Cameron’s sepia portraiture is heavily symbolic. Cherubs embrace, saints pray, prophetesses wander about in their cloaks. She creates a private, almost secret world populated only by women, she dips into the classical past to present modern images where the gaze is female, and directed inwards. It shares plenty with the Pre-Raphaelites, but with a more quiet, introspective presence. Some of it is beautiful and ethereal, lots of it (those cherubs, yikes) isn’t. 

Woodman died at just 22, but not before creating a frenetic body of tormented black and white photography. She had a knack for the stark and minimal, the blurred and the vulnerable. Bodies writhe in crumbling rooms, paint peels, faces hide in shadow. Lots of the images are striking, gorgeous, experimental, clever. But plenty of others are also – understandably – very studenty. 

Some of it is beautiful and ethereal, lots of it (those cherubs, yikes) isn’t. 

So why show these two together? There’s a definite influence here, and an occasional similarity of theme.

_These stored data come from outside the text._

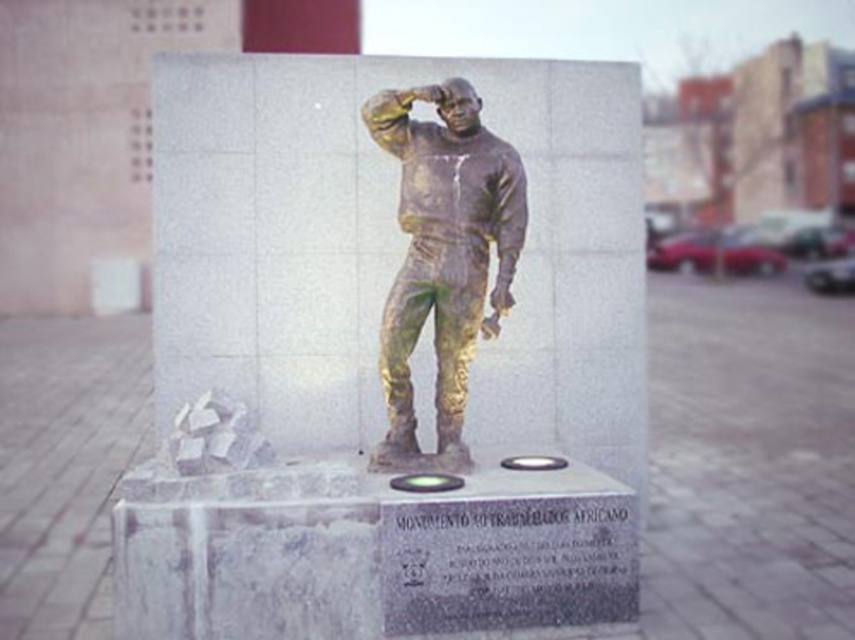
Question: Does bronze statue at center appear under gold patina astronaut at center?

Choices:
 (A) yes
 (B) no

Answer: (B)

Question: Which object is farther from the camera taking this photo?

Choices:
 (A) bronze statue at center
 (B) gold patina astronaut at center

Answer: (A)

Question: Is bronze statue at center smaller than gold patina astronaut at center?

Choices:
 (A) yes
 (B) no

Answer: (B)

Question: Is bronze statue at center bigger than gold patina astronaut at center?

Choices:
 (A) yes
 (B) no

Answer: (A)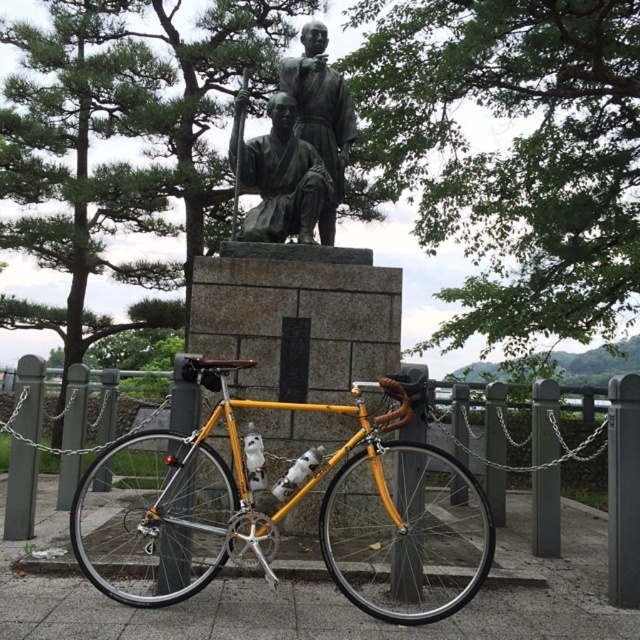
You are a painter wanting to sketch the scene. You have a canvas that can only fit objects up to the size of the bronze statue at center. Can you fit the yellow metallic bicycle at center on your canvas?

The yellow metallic bicycle at center is bigger than the bronze statue at center. Since your canvas can only accommodate objects up to the size of the bronze statue at center, the yellow metallic bicycle at center will not fit on the canvas.

You are a photographer standing in front of the bronze statue at upper center and the yellow metallic bicycle at center. You want to take a photo that captures both objects clearly. Which object should you focus on first to ensure both are in sharp focus?

You should focus on the bronze statue at upper center first because it is farther away from the viewer than the yellow metallic bicycle at center. By focusing on the farther object, the closer object will also be in focus due to the depth of field.

You are a photographer standing in front of the bronze statue at center and the bronze statue at upper center. You want to take a photo that includes both statues. Which statue should you focus on first to ensure both are in frame?

You should focus on the bronze statue at center first because it is in front of the bronze statue at upper center, so positioning the camera to include both would require starting with the closer one.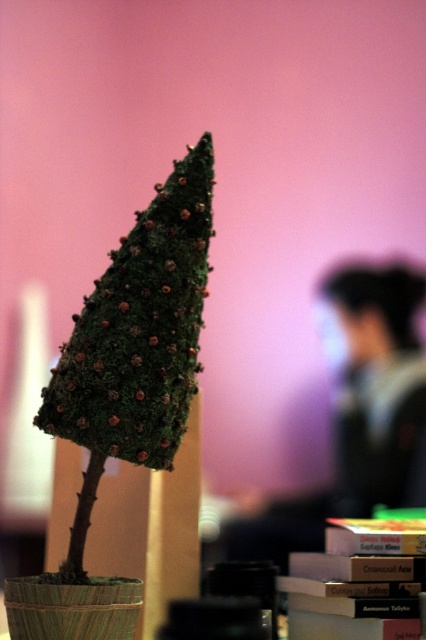
You are an interior designer assessing the space in the image. The green mossy cone at center and the dark hair at upper right are both present. Which object occupies more horizontal space in the image?

The dark hair at upper right occupies more horizontal space because the green mossy cone at center is narrower than it.

You are standing in front of the artificial tree and notice the green mossy cone at center and the dark hair at upper right. Which object is taller when viewed from your perspective?

The dark hair at upper right is taller than the green mossy cone at center.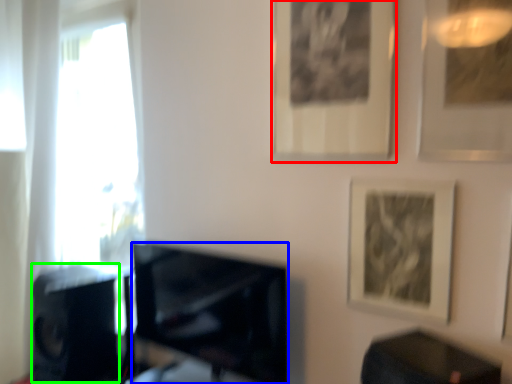
Question: Based on their relative distances, which object is farther from picture frame (highlighted by a red box)? Choose from television (highlighted by a blue box) and speaker (highlighted by a green box).

Choices:
 (A) television
 (B) speaker

Answer: (B)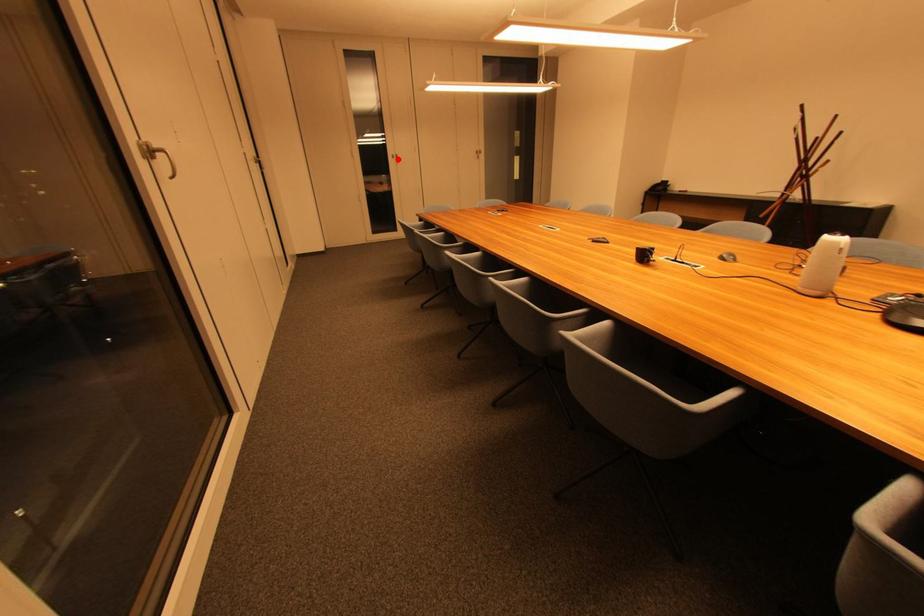
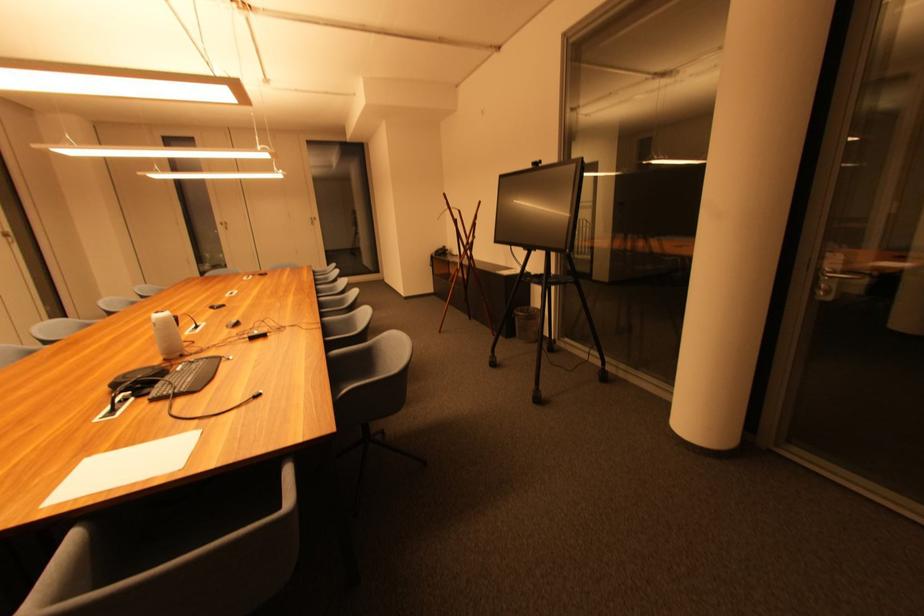
Question: I am providing you with two images of the same scene from different viewpoints. A red point is shown in image1. For the corresponding object point in image2, is it positioned nearer or farther from the camera?

Choices:
 (A) Nearer
 (B) Farther

Answer: (B)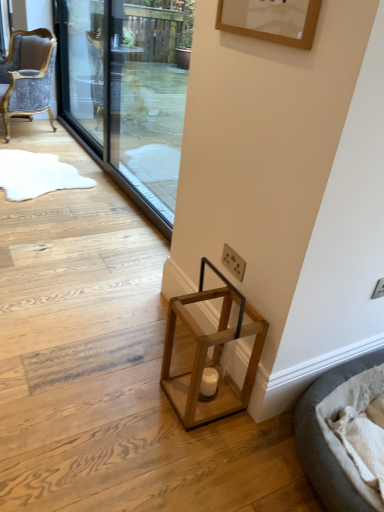
Question: From a real-world perspective, is transparent glass screen door at upper center, positioned as the first screen door in right-to-left order, located higher than soft gray fabric cat bed at lower right?

Choices:
 (A) no
 (B) yes

Answer: (B)

Question: Is transparent glass screen door at upper center, positioned as the first screen door in right-to-left order, smaller than soft gray fabric cat bed at lower right?

Choices:
 (A) no
 (B) yes

Answer: (A)

Question: Considering the relative sizes of transparent glass screen door at upper center, which is counted as the 2th screen door, starting from the left, and soft gray fabric cat bed at lower right in the image provided, is transparent glass screen door at upper center, which is counted as the 2th screen door, starting from the left, bigger than soft gray fabric cat bed at lower right?

Choices:
 (A) yes
 (B) no

Answer: (A)

Question: Is transparent glass screen door at upper center, which is counted as the 2th screen door, starting from the left, taller than soft gray fabric cat bed at lower right?

Choices:
 (A) yes
 (B) no

Answer: (A)

Question: Does transparent glass screen door at upper center, positioned as the first screen door in right-to-left order, have a lesser width compared to soft gray fabric cat bed at lower right?

Choices:
 (A) yes
 (B) no

Answer: (A)

Question: In terms of width, does transparent glass screen door at upper center, which is counted as the 2th screen door, starting from the left, look wider or thinner when compared to transparent glass screen door at upper left, which is the second screen door from right to left?

Choices:
 (A) wide
 (B) thin

Answer: (A)

Question: From a real-world perspective, is transparent glass screen door at upper center, positioned as the first screen door in right-to-left order, above or below transparent glass screen door at upper left, which is the second screen door from right to left?

Choices:
 (A) below
 (B) above

Answer: (B)

Question: Does point (175, 74) appear closer or farther from the camera than point (94, 20)?

Choices:
 (A) closer
 (B) farther

Answer: (B)

Question: Considering the positions of transparent glass screen door at upper center, which is counted as the 2th screen door, starting from the left, and transparent glass screen door at upper left, which is the second screen door from right to left, in the image, is transparent glass screen door at upper center, which is counted as the 2th screen door, starting from the left, taller or shorter than transparent glass screen door at upper left, which is the second screen door from right to left,?

Choices:
 (A) tall
 (B) short

Answer: (A)

Question: Considering their positions, is wooden lantern at lower center located in front of or behind transparent glass screen door at upper center, which is counted as the 2th screen door, starting from the left?

Choices:
 (A) behind
 (B) front

Answer: (B)

Question: Looking at their shapes, would you say wooden lantern at lower center is wider or thinner than transparent glass screen door at upper center, positioned as the first screen door in right-to-left order?

Choices:
 (A) thin
 (B) wide

Answer: (A)

Question: Is wooden lantern at lower center situated inside transparent glass screen door at upper center, positioned as the first screen door in right-to-left order, or outside?

Choices:
 (A) inside
 (B) outside

Answer: (B)

Question: In the image, is wooden lantern at lower center on the left side or the right side of transparent glass screen door at upper center, positioned as the first screen door in right-to-left order?

Choices:
 (A) right
 (B) left

Answer: (A)

Question: From their relative heights in the image, would you say transparent glass screen door at upper center, positioned as the first screen door in right-to-left order, is taller or shorter than wooden lantern at lower center?

Choices:
 (A) tall
 (B) short

Answer: (A)

Question: Is transparent glass screen door at upper center, which is counted as the 2th screen door, starting from the left, bigger or smaller than wooden lantern at lower center?

Choices:
 (A) small
 (B) big

Answer: (B)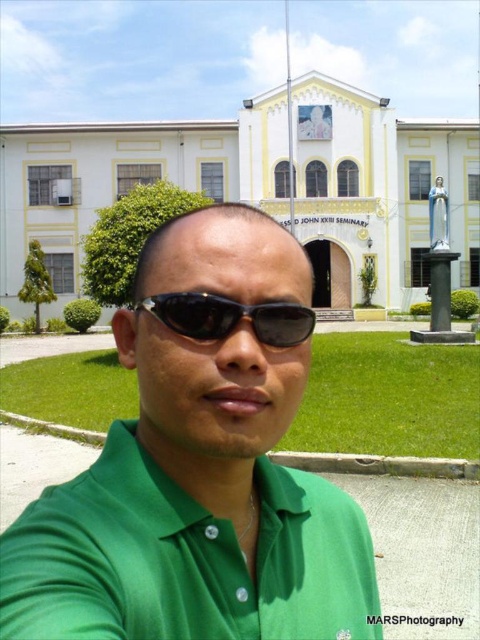
Based on the photo, who is lower down, green matte shirt at center or black reflective sunglasses at center?

green matte shirt at center is lower down.

Is green matte shirt at center shorter than black reflective sunglasses at center?

No, green matte shirt at center is not shorter than black reflective sunglasses at center.

This screenshot has height=640, width=480. What do you see at coordinates (200, 467) in the screenshot?
I see `green matte shirt at center` at bounding box center [200, 467].

This screenshot has height=640, width=480. Identify the location of green matte shirt at center. (200, 467).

But when you start the exhibition by showing two works next to each other just because they both feature umbrellas you know you’re clutching at curatorial straws.

Not only is not much gained by showing these two artists side by side, but so much is lost. You spend your time drawing parallels and finding links instead of just taking the artists on their merit. You can’t lose yourself in either’s body of work because you’re too busy trying to understand why they’ve been whacked in the same room.

Cameron’s bigger works dominate Woodman’s smaller scale approach, her ethereal floweriness overwhelms Woodman’s wispy ghostliness. It just doesn’t work. You leave feeling like this could, and should, have been two separate exhibitions.